== Instruction ==
Write out the listing below in full and exactly, leaving out every picture.

== Task inputs ==
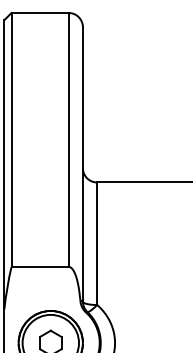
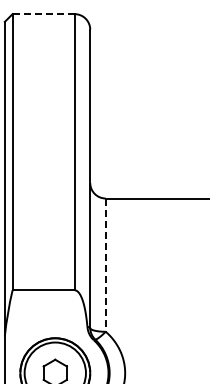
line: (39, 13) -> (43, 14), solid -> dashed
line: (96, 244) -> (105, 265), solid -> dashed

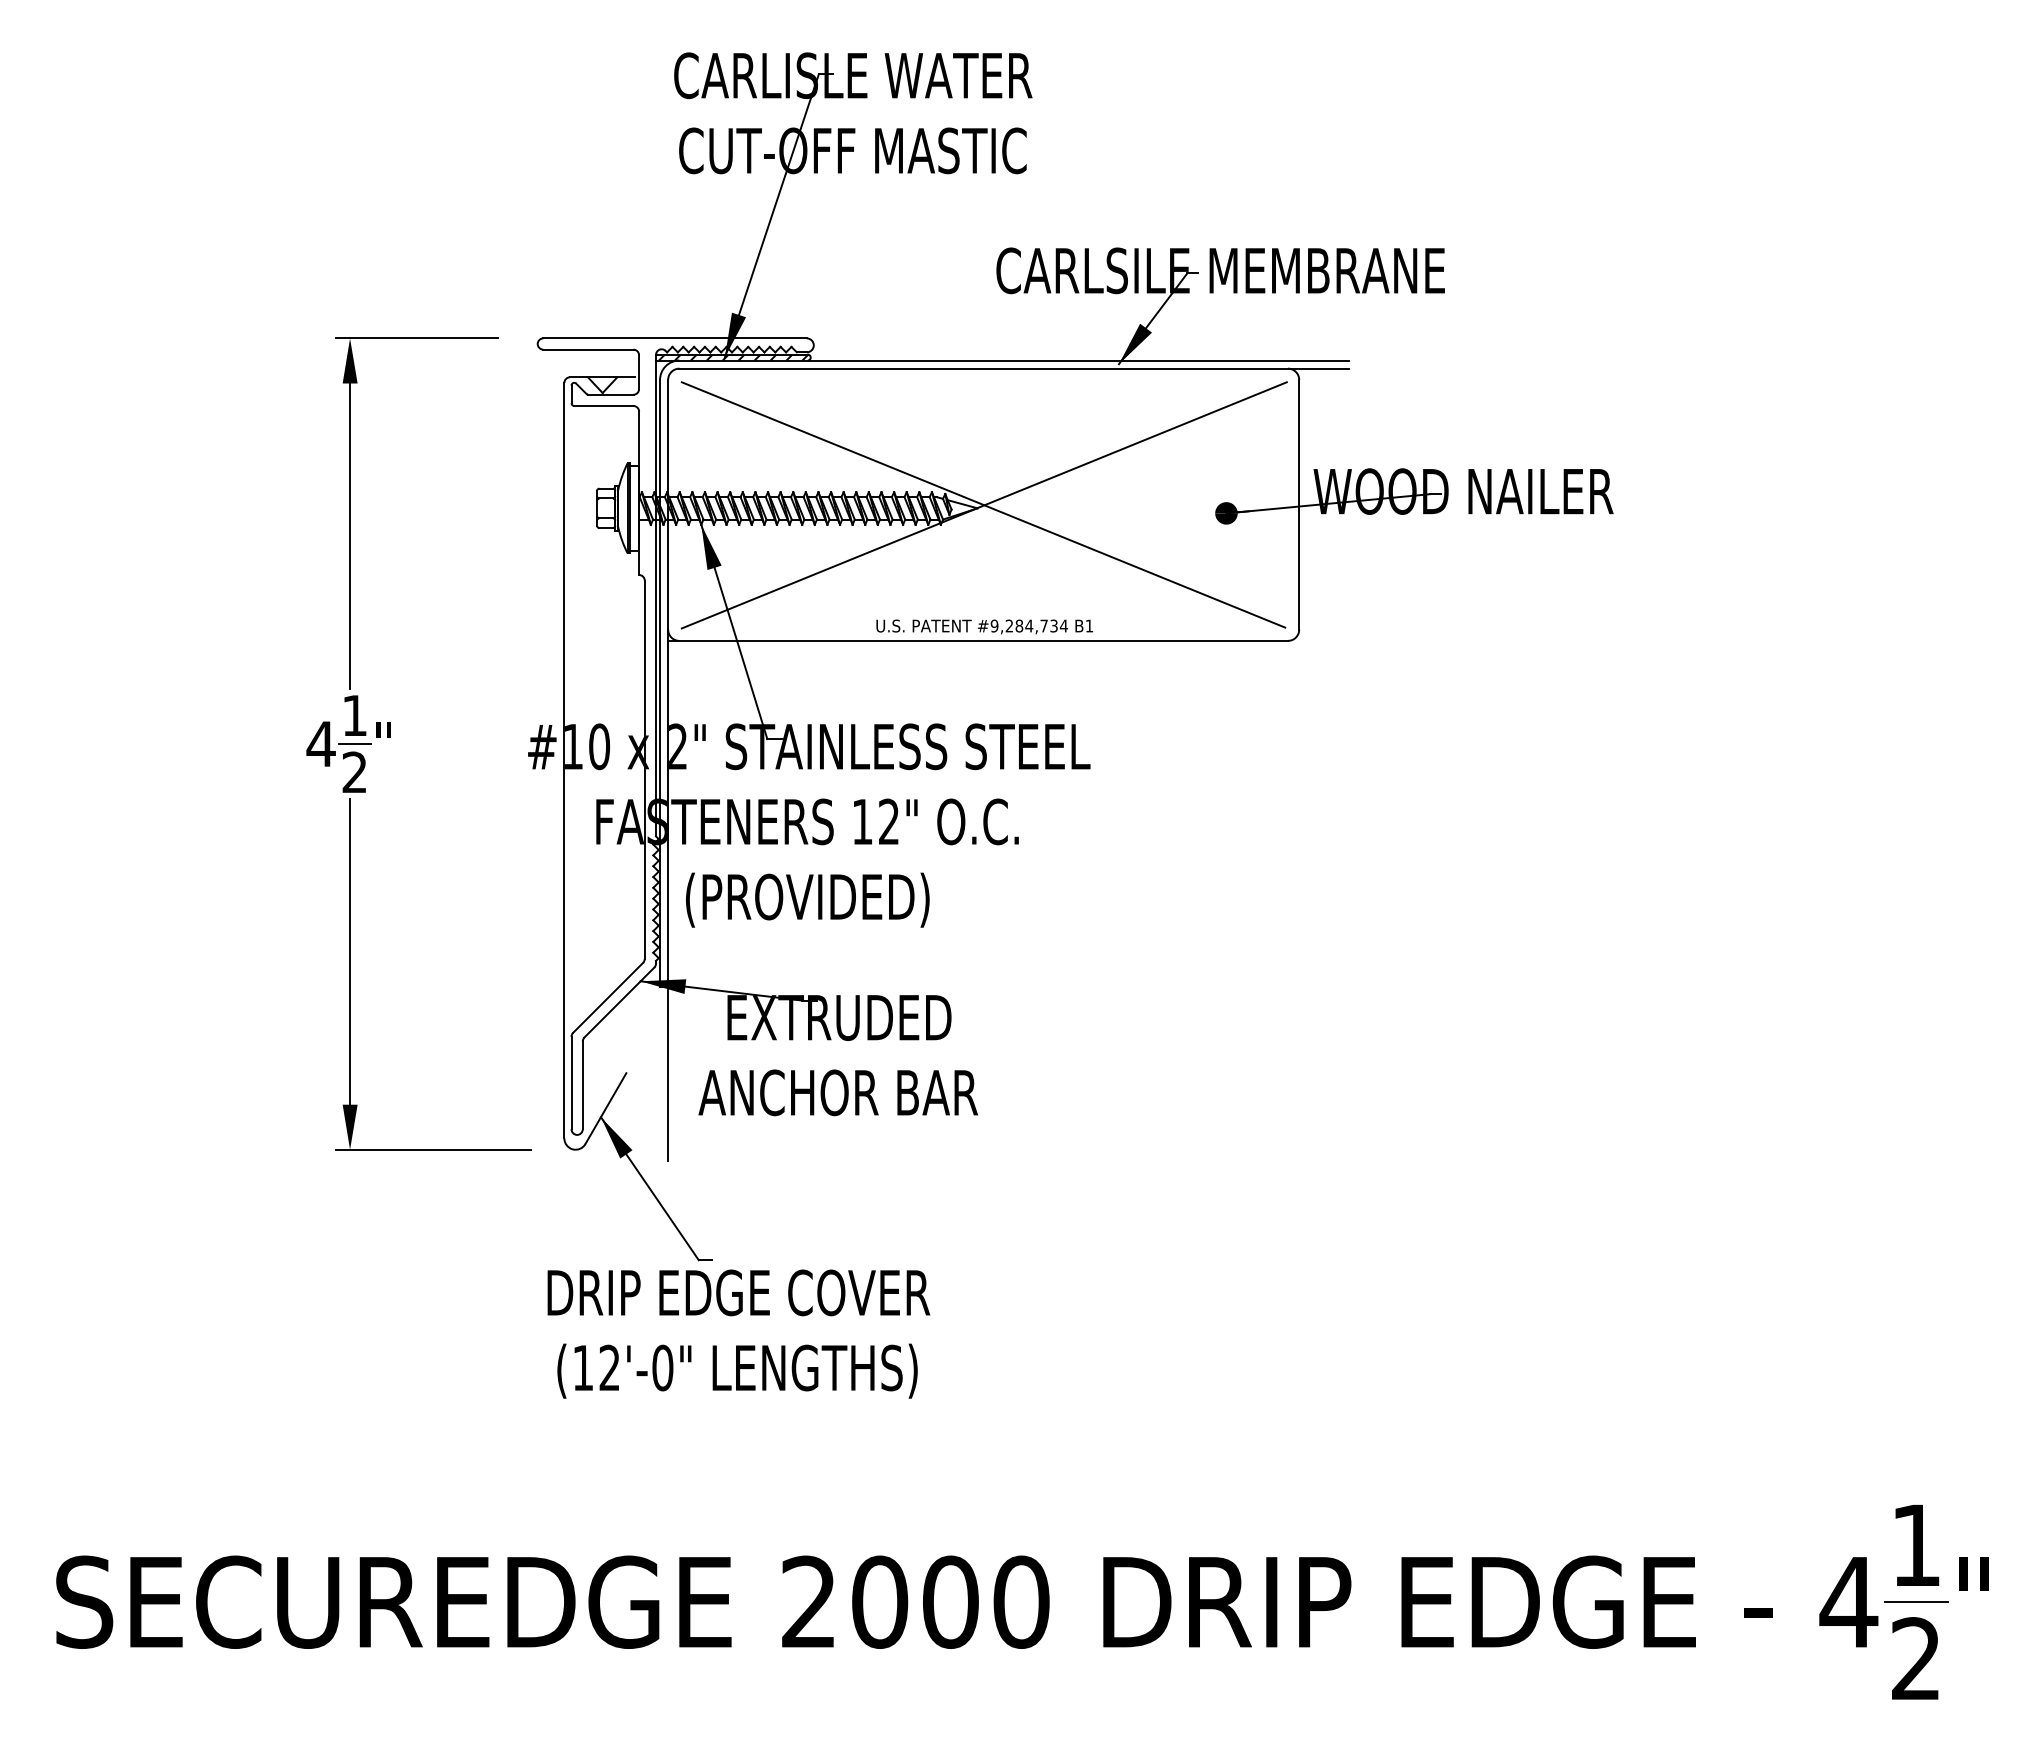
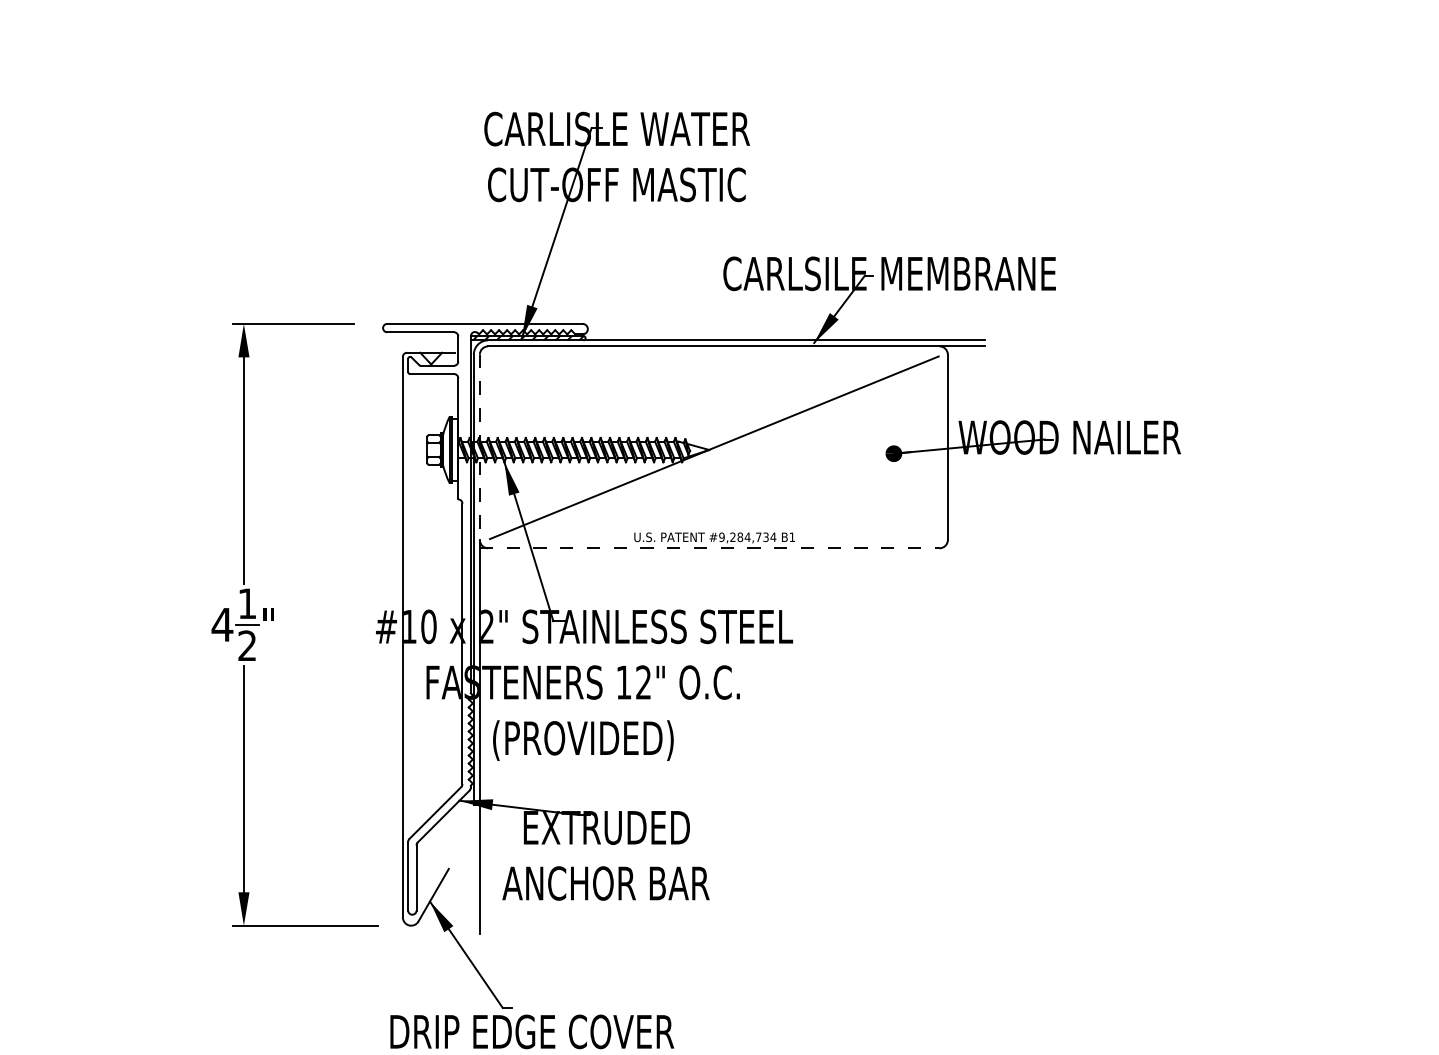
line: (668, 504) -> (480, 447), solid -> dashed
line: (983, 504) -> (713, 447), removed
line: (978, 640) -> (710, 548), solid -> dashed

== Answer ==
line: (39, 13) -> (43, 14), solid -> dashed
line: (96, 244) -> (105, 265), solid -> dashed

line: (668, 504) -> (480, 447), solid -> dashed
line: (983, 504) -> (713, 447), removed
line: (978, 640) -> (710, 548), solid -> dashed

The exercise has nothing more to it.